Zu dem gab es einige gute Anpassungen von Veh an Hertha. Was immer wieder auf viel war das die Positionierung von Rode und Schwegler in Verbindung mit Skeljbred Bewegungen. Waren da sehr gut auf die Bewegungen von Skeljbred angepasst.
Trotzdem gibt es noch Potential nach oben aus Sicht von Frankfurt. Inui war extrem schlecht eingebunden und Schwegler hätte man noch besser einbinden können war aber schon ganz gut. Weiß nicht ob das Inuis Rolle ist auf dem Flügel ist ja auch ein sehr interessanter Spieler der auf einer andere Position und einen Fokus auf ihn sehr gut sein könnte. Weiß jemand vielleicht wie er in Duisburg eingebunden wurde?

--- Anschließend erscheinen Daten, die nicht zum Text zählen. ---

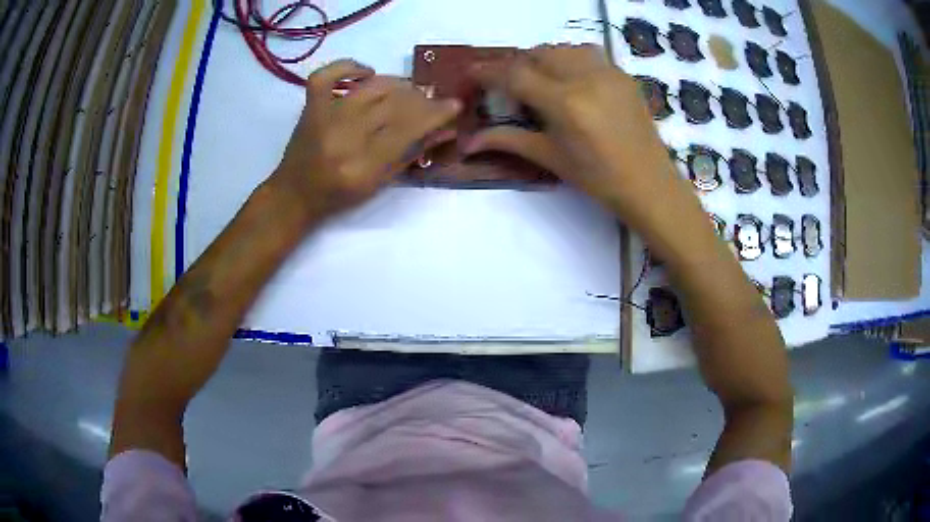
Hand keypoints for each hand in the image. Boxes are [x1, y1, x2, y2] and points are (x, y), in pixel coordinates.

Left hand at [271, 59, 460, 223]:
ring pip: (372, 86)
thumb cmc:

L 26. Januar 2014 um 23:36
Inui war davor nicht bei Duisburg, sondern bei Bochum und da war es so, dass ihn der alte Eintracht-Trainier Funkel teilweise in die Mitte zog und ihn auf der 10 mit ins kreative Spiel einband – leider jedoch nie sein Talent wirklich erkannte und ihn später mit den Worten „Inui verliert zu leicht die Bälle. In Bochum haben wir drei, vier Kontertore bekommen, weil er den Ball leichtfertig hergegeben hat“ bedachte. Ich war im Stadion und muss sagen Inui ist wie so oft in letzter Zeit etwas zu bemitleiden. Das Zusammenspiel mit Djakpa funktioniert längst nicht so gut wie das mit Oczipka in der letzten Vorrunde aber die kann leider kaum als Maßstab für die jetzige Verfassung der Eintracht gelten.

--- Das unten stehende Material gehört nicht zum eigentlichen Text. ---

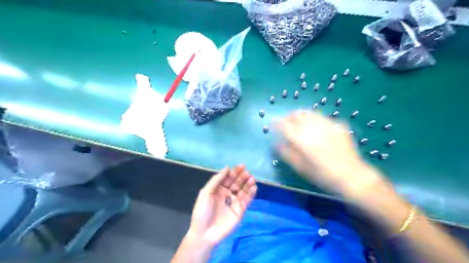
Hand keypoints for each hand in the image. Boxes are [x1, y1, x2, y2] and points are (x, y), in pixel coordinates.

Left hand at [188, 165, 257, 245]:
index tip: (242, 166)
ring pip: (243, 190)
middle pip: (237, 182)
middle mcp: (227, 193)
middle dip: (242, 177)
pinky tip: (254, 187)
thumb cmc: (202, 211)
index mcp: (218, 189)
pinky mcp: (240, 210)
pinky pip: (247, 200)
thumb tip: (227, 168)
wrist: (205, 233)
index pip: (228, 177)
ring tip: (252, 178)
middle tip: (247, 172)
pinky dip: (251, 194)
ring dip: (248, 184)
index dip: (235, 171)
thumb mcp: (206, 193)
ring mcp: (234, 202)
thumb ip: (216, 180)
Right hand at [276, 112, 382, 197]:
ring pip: (310, 113)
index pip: (284, 124)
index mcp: (301, 137)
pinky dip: (316, 120)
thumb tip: (276, 143)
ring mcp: (327, 124)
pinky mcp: (338, 125)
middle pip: (297, 114)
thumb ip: (286, 153)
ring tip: (300, 121)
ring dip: (302, 115)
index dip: (276, 122)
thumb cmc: (322, 174)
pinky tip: (318, 127)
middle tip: (286, 121)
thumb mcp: (300, 167)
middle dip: (289, 116)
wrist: (351, 175)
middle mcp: (312, 127)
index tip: (273, 123)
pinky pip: (323, 118)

VB 26. Januar 2014 um 12:06
Danke für die Analyse. Würde ich sagen, wenn ich mich bedanken wollte. Und das will ich auch. Leider hatte das Spiel an der Qualität der Analyse keinen großen Anteil.

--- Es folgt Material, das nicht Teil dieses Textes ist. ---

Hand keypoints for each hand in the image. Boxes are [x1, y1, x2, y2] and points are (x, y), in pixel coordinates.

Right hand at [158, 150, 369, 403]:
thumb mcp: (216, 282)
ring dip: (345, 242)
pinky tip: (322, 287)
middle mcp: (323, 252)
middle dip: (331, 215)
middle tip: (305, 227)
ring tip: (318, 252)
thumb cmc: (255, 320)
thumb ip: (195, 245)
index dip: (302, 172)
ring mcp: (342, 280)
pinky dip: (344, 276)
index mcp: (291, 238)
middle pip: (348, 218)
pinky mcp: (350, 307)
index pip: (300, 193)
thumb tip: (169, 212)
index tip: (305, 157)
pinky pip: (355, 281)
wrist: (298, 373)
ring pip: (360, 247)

Zwei Fehler die bei Analysen im Rekordtempo schon mal passieren können:
„Die Partie gegen Frankfurt gegen Hertha“
„immer wieder gab es einzelne offene Räume bei der Hertha, welche sich aber auf der Hälfte der Freiburger befanden.“
RM 26. Januar 2014 um 13:03
Danke für das Lob und die Kritik. Das würde ich sagen, wenn ich mich für Lob und Kritik bedanken würde. Und das will ich auch.
Ich habe die Fehler ausgebessert. Das würde ich sagen, wenn ich die Fehler ausgebessert hätte. Und das habe ich auch.
(erinnert nur mich das an die SouthPark-Folge „Sarcastaball“ und besonders die Arzt-Szene?)
LS 26. Januar 2014 um 23:00
Ne, mich auch. Wobei die Folge teilweise (die Werbung für Butters „Creemy Goo“ oder wie des hieß) schon extrem räudig ist.
Ansonsten wie eigentlich immer toller Artikel. Würde und will ich sagen. Oder so.